It’s difficult now to recall the mood of the 1990s. The Cold War had ended, overwhelmingly on American terms. A world that had been divided into two camps, politically and economically, was now one. Dozens of countries from Latin America to Africa to Asia that were once staunchly socialist were moving toward capitalism and democracy, embracing a global order they once decried as unjust and imperial.
America in the 1990s was consumed by talk of economics and technology. The information revolution was just taking off. I try to explain to my children that only two decades ago, much of the world that seems indispensable today — the Internet, cellphones — did not exist for most people. In the early 1990s, AOL and Netscape gave everyday Americans the chance to browse the Internet. Until then, the revolutionary technology that had broken down government censorship and opened access to information in the communist bloc was — the fax machine. Explaining its effects, the strategist Albert Wohlstetter had written an essay for the Wall Street Journal titled “The Fax Will Make You Free.”

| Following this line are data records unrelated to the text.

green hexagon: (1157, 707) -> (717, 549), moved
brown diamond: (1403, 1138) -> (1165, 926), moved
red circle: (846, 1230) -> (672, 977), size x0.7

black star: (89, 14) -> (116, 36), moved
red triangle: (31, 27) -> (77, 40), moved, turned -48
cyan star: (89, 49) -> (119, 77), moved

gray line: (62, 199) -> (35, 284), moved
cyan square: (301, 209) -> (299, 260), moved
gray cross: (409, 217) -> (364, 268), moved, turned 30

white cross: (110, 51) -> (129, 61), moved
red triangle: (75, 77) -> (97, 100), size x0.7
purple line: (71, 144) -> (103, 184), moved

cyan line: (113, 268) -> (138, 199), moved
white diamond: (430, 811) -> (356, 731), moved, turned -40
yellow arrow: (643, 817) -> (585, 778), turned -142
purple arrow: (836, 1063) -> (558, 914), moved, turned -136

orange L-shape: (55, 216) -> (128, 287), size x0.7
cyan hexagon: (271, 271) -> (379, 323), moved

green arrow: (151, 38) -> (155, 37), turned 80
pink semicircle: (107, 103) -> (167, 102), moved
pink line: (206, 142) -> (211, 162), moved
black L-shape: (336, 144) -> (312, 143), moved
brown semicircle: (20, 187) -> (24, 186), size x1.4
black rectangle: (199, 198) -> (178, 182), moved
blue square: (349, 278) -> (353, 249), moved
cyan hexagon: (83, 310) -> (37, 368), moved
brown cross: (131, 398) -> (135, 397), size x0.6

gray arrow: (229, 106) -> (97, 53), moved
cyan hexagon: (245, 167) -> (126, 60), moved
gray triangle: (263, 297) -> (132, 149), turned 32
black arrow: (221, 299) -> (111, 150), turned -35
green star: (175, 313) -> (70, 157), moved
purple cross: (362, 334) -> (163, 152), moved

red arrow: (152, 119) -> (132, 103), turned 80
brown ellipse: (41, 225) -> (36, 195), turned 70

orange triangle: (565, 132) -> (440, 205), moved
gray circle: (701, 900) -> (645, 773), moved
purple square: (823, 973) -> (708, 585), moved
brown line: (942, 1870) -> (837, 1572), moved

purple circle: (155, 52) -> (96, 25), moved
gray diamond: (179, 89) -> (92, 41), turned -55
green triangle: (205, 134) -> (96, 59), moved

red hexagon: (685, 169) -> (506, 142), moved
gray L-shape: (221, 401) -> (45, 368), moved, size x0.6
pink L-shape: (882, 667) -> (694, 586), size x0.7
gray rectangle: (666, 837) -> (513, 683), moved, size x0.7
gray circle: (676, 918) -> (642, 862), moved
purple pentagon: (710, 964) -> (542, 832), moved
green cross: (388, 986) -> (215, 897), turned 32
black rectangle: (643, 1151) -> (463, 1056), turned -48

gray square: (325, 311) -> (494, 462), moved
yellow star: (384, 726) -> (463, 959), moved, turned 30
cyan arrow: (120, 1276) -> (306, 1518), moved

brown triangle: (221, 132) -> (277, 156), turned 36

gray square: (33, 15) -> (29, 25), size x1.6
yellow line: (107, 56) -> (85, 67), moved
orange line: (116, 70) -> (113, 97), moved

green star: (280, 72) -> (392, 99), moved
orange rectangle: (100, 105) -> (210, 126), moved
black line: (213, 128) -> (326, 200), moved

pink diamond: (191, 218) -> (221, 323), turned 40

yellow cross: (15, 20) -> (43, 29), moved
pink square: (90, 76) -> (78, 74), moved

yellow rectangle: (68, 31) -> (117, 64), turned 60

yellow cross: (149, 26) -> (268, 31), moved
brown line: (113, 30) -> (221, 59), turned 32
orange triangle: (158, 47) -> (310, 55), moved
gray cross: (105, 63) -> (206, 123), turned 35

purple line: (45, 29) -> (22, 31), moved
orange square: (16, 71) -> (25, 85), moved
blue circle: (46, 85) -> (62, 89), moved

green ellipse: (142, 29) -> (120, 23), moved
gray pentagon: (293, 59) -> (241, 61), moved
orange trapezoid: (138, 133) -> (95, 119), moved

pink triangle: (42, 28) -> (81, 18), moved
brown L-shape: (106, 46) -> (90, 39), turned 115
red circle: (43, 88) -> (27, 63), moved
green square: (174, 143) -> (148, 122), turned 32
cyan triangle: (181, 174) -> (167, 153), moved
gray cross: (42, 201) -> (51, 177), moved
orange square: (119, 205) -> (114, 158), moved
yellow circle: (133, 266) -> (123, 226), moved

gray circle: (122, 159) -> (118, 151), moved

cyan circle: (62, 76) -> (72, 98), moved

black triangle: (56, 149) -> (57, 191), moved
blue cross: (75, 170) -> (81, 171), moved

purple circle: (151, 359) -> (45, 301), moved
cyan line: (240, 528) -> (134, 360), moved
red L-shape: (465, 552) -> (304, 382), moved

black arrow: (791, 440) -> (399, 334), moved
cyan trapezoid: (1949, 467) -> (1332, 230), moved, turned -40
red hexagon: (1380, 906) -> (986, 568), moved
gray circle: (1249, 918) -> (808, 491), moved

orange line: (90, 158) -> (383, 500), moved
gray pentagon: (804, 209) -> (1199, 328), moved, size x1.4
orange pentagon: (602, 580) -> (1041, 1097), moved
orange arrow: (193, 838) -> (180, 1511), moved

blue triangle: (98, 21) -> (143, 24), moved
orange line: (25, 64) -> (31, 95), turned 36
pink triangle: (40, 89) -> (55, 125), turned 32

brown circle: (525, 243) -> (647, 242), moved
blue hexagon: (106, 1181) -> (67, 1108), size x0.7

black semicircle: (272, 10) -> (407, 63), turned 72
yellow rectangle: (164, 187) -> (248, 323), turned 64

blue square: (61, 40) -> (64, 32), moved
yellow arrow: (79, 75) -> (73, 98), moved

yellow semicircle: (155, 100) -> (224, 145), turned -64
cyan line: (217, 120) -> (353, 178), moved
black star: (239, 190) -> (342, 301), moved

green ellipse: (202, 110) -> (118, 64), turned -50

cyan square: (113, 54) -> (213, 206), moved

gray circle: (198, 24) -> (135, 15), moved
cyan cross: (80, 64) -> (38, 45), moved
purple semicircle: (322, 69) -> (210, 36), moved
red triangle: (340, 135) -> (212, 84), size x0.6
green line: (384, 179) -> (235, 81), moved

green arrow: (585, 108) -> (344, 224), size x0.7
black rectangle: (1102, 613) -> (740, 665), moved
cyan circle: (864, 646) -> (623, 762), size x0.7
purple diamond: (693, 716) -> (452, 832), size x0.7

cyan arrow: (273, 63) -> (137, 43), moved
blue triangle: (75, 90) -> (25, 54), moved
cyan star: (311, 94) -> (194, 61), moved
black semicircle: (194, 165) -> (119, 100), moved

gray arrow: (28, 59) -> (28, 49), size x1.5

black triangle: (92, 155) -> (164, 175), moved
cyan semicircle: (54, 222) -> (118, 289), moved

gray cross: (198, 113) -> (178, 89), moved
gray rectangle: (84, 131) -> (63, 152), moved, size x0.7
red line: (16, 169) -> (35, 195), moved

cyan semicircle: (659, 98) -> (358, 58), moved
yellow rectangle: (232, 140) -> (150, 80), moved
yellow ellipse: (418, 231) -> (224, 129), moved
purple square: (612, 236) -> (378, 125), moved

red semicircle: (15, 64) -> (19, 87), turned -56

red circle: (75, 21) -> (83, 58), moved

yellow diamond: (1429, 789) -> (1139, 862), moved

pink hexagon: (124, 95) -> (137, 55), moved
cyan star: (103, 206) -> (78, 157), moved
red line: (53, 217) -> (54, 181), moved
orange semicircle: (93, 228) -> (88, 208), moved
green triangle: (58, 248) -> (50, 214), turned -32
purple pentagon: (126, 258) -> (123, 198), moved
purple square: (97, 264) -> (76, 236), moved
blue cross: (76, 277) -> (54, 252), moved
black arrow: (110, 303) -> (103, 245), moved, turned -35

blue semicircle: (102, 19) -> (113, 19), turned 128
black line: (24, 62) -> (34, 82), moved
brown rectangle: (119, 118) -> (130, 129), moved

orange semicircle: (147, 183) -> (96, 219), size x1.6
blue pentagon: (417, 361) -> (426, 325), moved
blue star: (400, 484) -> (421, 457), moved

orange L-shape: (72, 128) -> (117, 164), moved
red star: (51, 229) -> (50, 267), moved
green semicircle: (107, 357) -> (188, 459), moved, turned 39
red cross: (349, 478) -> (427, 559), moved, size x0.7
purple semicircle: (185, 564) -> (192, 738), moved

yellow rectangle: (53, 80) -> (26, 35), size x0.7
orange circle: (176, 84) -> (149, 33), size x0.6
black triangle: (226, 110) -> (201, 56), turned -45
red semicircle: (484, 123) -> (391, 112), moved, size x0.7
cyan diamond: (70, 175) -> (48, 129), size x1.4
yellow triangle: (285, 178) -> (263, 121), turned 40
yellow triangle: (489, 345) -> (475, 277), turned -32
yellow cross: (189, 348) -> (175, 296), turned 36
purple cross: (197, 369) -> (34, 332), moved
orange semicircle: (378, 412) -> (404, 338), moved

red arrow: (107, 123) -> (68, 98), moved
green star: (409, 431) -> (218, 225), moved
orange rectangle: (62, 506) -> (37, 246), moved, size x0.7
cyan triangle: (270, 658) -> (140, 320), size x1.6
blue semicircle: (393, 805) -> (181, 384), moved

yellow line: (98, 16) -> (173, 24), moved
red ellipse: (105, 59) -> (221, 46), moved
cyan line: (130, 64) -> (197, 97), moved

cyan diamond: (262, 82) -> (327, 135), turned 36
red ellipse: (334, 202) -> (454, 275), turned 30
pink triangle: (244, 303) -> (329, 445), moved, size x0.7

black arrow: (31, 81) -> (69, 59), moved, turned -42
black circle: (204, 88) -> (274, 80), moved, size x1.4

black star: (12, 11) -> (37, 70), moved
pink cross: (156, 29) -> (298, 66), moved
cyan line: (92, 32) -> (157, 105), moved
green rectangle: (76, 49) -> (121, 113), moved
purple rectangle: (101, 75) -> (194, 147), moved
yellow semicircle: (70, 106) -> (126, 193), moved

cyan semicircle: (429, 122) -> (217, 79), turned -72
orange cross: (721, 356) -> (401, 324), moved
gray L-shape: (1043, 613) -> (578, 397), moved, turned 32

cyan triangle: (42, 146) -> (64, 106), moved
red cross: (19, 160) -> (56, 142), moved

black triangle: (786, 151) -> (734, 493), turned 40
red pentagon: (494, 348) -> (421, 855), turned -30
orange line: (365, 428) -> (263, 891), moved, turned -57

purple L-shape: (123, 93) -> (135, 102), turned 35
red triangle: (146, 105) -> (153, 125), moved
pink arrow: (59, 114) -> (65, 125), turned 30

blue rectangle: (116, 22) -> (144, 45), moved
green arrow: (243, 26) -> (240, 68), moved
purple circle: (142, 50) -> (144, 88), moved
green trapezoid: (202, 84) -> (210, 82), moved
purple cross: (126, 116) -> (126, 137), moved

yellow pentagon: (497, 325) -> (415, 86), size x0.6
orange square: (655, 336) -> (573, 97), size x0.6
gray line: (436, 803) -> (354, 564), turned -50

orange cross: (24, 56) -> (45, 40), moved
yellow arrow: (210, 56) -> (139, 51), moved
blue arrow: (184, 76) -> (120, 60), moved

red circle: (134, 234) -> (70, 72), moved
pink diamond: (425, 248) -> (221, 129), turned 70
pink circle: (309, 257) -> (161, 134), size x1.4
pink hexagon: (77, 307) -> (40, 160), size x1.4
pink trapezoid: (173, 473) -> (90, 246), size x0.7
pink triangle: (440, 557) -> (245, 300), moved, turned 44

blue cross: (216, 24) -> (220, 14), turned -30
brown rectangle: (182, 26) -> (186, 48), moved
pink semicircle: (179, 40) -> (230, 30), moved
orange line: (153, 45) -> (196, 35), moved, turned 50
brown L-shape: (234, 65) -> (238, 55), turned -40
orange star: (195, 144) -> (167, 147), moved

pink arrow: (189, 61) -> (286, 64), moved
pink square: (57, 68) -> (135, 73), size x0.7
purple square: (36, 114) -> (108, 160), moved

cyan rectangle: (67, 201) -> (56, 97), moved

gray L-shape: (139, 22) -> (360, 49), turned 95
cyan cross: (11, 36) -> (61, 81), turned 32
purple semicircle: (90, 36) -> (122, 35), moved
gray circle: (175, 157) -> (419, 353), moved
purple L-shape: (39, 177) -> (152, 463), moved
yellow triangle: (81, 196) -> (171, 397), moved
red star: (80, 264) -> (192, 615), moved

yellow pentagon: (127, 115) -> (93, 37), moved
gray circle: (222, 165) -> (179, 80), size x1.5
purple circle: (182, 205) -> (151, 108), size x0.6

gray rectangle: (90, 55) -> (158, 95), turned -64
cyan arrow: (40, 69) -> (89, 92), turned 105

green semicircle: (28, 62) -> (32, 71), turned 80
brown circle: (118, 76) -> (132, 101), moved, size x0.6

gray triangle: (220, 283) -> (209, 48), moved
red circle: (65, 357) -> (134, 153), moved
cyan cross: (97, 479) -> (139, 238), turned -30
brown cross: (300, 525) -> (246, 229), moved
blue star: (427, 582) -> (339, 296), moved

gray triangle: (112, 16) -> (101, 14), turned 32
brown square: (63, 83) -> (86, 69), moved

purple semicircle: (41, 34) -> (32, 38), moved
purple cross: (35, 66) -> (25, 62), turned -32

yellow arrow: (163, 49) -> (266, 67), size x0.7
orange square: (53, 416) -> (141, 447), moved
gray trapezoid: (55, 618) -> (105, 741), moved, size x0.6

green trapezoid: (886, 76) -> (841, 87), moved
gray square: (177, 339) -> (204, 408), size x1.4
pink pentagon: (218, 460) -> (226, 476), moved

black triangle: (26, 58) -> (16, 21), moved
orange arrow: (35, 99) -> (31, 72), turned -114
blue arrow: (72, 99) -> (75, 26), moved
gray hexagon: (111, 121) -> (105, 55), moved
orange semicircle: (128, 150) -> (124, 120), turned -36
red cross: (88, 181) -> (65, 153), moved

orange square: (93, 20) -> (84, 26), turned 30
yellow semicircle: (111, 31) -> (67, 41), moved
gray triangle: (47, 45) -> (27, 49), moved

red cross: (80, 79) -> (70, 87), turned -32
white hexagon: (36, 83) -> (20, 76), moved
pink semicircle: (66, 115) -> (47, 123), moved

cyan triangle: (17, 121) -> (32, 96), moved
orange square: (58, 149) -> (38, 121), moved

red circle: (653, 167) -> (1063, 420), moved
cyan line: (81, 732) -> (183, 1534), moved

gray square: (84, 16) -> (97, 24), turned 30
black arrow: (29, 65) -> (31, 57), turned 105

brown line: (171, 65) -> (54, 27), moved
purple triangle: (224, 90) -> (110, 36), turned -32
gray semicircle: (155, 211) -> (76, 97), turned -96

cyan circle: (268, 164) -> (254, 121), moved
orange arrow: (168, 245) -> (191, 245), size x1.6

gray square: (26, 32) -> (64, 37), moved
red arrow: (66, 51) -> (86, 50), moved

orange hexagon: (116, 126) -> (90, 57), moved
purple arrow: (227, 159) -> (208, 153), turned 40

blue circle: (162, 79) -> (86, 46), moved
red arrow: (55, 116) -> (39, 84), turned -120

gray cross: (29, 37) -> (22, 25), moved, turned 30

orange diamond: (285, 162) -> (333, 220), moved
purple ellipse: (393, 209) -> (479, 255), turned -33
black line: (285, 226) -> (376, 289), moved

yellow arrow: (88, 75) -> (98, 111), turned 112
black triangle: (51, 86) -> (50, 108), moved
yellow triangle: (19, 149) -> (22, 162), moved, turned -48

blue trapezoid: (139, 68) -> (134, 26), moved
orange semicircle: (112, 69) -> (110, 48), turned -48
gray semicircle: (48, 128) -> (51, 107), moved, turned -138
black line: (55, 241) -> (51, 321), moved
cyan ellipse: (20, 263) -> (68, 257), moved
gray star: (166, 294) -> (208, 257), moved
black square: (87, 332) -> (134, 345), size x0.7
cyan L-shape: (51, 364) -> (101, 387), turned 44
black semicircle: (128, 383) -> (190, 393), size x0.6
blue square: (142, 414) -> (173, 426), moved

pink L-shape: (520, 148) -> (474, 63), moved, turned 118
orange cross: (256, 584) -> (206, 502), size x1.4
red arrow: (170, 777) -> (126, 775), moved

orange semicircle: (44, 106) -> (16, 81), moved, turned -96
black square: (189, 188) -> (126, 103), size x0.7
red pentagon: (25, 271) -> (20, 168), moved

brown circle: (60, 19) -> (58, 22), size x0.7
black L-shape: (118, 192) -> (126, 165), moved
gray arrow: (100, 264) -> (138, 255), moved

What few of us recognized at the time was that one part of the world was not being reshaped by these winds of change — the Middle East. As communism crumbled, Latin American juntas yielded, apartheid cracked and Asian strongmen gave way to elected leaders, the Middle East remained stagnant. Almost every regime in the region, from Libya to Egypt to Syria, was run by the same authoritarian system that had been in place for decades. The rulers were mostly secular, autocratic and deeply repressive. They had maintained political control but produced economic despair and social paralysis. For a young man in the Middle East — and there was a surfeit of young men — the world was moving forward everywhere except at home.